* _Passage shown_
>>>

I have one question on the html type: Does the html type preserve namespace
values when it's parsed or processed?

On Wed, May 26, 2010 at 11:42 PM, P T Withington <[email protected]> wrote:

> [refined subject, laszlo-reviews -> laszlo-dev]
>
> On 2010-05-25, at 18:06, André Bargull wrote:
>
> > On 5/25/2010 11:40 PM, Henry Minsky wrote:
> >>>
> >>> Is there documentation on what "text" and "html" types are supposed to
> mean?  (My intuition is that "text" should mean "interpreted as CDATA" and
> "html" should mean "interpreted as node 'content'".  I.e., < and & don't
> have any special meaning in the former, but they do in the latter.
> >>
> >> We had the concept of elements which were allowed to contain HTML tags
> >> in their text vs ones which weren't, but I don't remember what the
> >> compiler was supposed to do about enforcing that. Maybe it was
> >> supposed to warn if you had HTML elements in a content
> >> that was declared as "text" rather than "html"?
> >
> > We've got a (rather simple) table covering valid attributes types at [1].

<<<

* _Listed records_
>>>

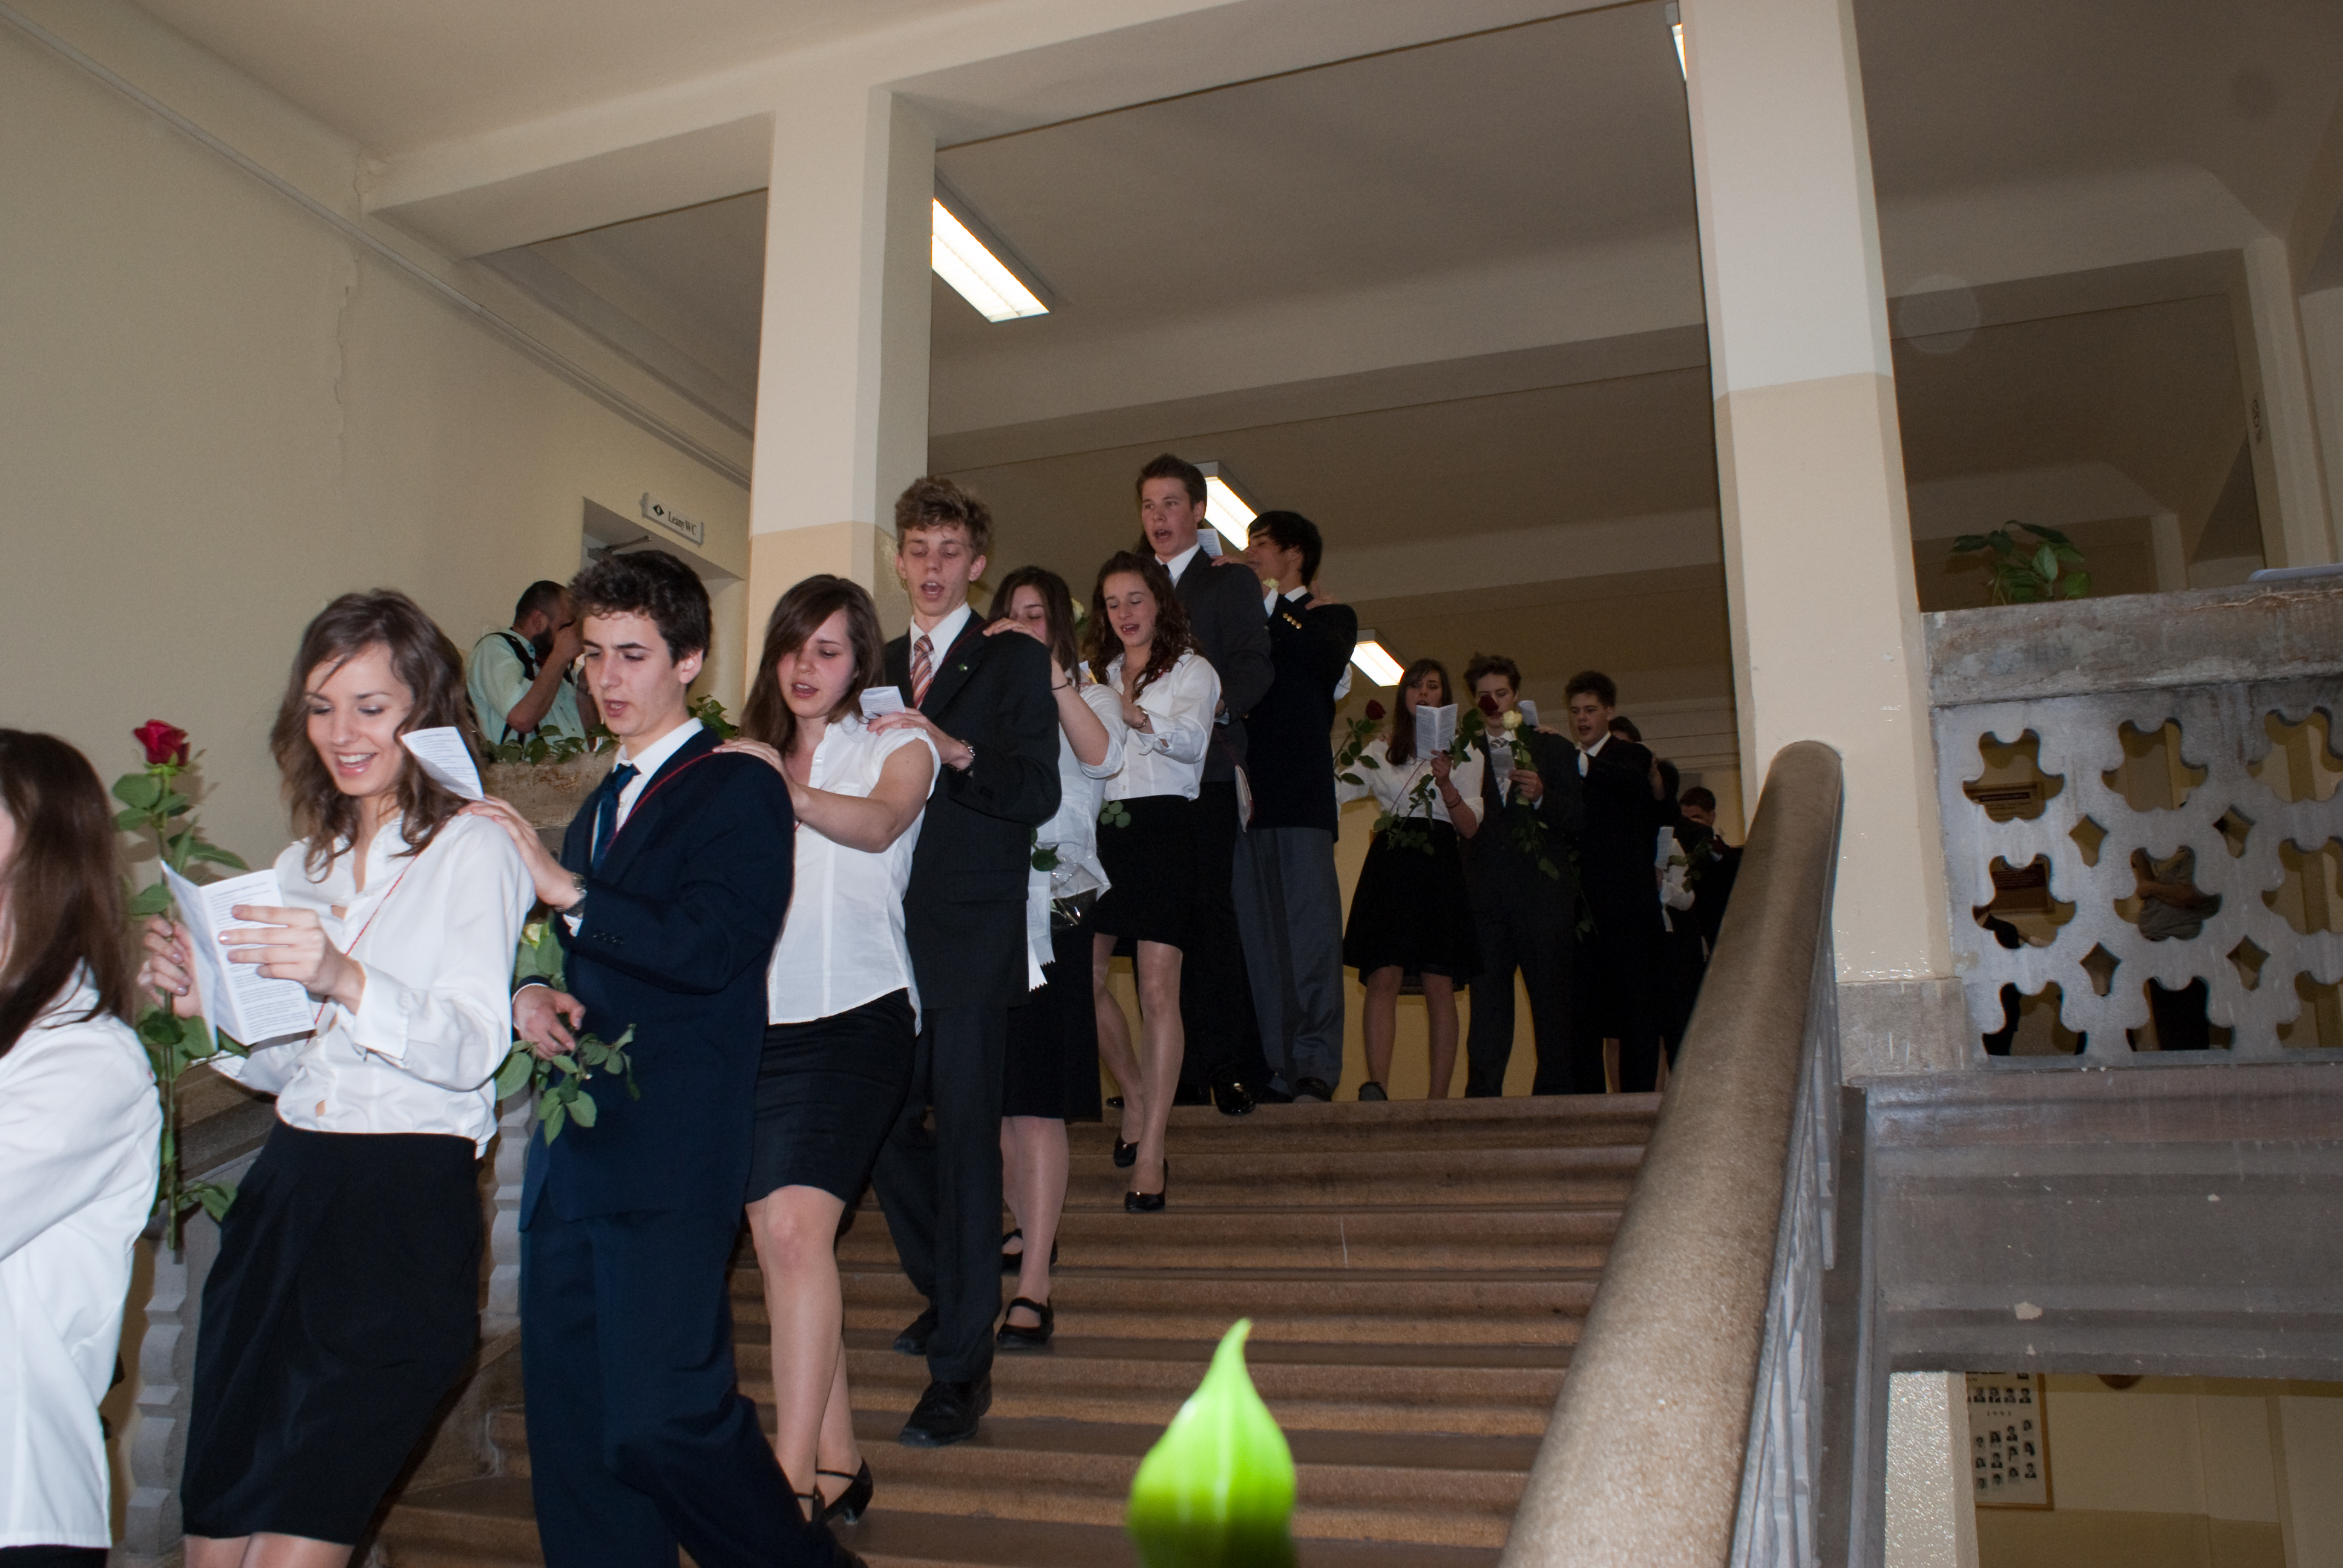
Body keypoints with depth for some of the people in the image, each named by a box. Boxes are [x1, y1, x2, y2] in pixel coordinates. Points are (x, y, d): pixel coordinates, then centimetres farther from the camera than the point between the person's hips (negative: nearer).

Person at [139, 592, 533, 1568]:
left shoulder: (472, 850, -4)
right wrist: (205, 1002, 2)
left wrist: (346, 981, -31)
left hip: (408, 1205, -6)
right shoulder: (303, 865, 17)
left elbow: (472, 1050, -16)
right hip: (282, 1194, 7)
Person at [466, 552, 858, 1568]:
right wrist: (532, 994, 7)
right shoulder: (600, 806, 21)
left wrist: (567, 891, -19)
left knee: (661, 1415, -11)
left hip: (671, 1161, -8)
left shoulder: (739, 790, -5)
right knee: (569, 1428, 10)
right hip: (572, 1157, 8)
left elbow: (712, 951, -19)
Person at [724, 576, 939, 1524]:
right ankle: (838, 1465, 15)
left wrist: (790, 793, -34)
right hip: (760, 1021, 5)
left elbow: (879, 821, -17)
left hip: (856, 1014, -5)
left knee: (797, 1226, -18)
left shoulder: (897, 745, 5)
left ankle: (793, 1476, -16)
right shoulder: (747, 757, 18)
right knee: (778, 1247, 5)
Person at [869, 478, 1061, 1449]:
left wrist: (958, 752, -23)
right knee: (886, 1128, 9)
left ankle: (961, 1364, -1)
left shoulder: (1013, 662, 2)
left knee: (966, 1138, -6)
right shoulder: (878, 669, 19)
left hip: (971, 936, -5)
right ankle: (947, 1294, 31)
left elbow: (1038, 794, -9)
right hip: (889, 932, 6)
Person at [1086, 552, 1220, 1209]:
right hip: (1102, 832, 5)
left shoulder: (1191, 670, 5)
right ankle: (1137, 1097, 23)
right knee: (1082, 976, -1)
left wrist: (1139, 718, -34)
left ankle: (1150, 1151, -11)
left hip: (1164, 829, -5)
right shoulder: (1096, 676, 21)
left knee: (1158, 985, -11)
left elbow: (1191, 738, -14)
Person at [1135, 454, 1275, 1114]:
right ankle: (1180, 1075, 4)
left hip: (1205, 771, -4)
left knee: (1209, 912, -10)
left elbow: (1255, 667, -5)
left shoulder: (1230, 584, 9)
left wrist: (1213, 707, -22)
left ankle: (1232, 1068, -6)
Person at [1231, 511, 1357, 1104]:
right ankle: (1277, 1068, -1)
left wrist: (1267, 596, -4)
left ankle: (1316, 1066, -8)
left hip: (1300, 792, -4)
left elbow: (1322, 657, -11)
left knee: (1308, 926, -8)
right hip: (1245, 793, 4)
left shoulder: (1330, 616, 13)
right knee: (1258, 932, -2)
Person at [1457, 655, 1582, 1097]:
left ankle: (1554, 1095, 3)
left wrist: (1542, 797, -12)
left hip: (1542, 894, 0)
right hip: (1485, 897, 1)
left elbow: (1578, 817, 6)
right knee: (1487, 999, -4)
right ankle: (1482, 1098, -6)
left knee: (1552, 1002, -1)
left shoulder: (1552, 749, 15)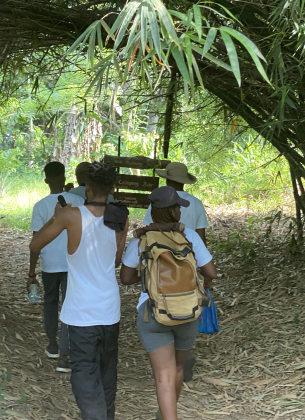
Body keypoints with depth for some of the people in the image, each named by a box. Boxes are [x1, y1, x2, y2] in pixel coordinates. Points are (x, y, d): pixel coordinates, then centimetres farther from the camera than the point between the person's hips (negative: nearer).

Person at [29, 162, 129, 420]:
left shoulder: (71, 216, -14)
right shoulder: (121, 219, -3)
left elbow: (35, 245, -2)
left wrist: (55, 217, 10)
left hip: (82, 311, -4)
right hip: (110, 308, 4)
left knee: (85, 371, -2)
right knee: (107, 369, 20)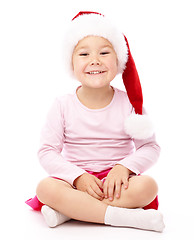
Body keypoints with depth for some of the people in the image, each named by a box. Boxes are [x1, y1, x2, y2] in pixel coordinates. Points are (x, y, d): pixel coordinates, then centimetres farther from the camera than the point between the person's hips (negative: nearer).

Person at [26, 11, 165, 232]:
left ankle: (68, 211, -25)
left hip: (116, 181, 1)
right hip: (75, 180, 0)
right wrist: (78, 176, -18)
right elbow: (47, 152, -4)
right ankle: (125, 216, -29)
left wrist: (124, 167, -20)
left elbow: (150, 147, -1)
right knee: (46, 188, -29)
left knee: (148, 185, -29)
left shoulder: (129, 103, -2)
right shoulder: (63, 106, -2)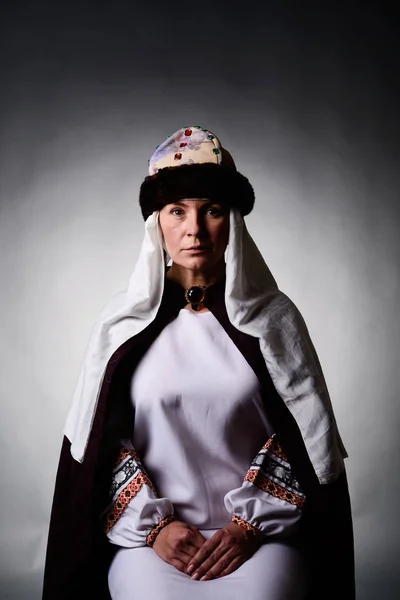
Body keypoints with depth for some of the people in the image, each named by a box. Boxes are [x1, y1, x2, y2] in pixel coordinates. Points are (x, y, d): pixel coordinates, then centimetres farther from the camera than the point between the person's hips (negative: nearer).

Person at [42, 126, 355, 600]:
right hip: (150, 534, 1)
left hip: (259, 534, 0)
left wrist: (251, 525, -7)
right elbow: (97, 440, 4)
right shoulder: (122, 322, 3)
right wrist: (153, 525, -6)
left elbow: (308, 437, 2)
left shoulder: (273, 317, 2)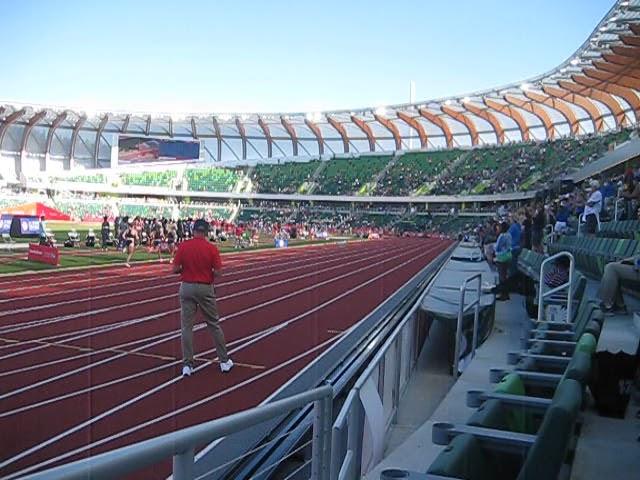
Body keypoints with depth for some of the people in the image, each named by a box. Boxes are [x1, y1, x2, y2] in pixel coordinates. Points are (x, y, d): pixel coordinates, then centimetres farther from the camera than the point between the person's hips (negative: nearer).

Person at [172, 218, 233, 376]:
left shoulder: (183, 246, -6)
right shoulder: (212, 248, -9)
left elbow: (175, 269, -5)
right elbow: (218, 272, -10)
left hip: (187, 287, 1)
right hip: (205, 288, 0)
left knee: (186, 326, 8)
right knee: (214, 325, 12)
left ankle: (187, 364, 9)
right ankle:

<<<

* _What the exercise asks_
Transcribe the mailing-list discussion of the "text" and "html" types above, from "On Wed, May" to "in the latter.".

* _Exercise solution_
On Wed, May 26, 2010 at 11:42 PM, P T Withington <[email protected]> wrote:

> [refined subject, laszlo-reviews -> laszlo-dev]
>
> On 2010-05-25, at 18:06, André Bargull wrote:
>
> > On 5/25/2010 11:40 PM, Henry Minsky wrote:
> >>>
> >>> Is there documentation on what "text" and "html" types are supposed to
> mean?  (My intuition is that "text" should mean "interpreted as CDATA" and
> "html" should mean "interpreted as node 'content'".  I.e., < and & don't
> have any special meaning in the former, but they do in the latter.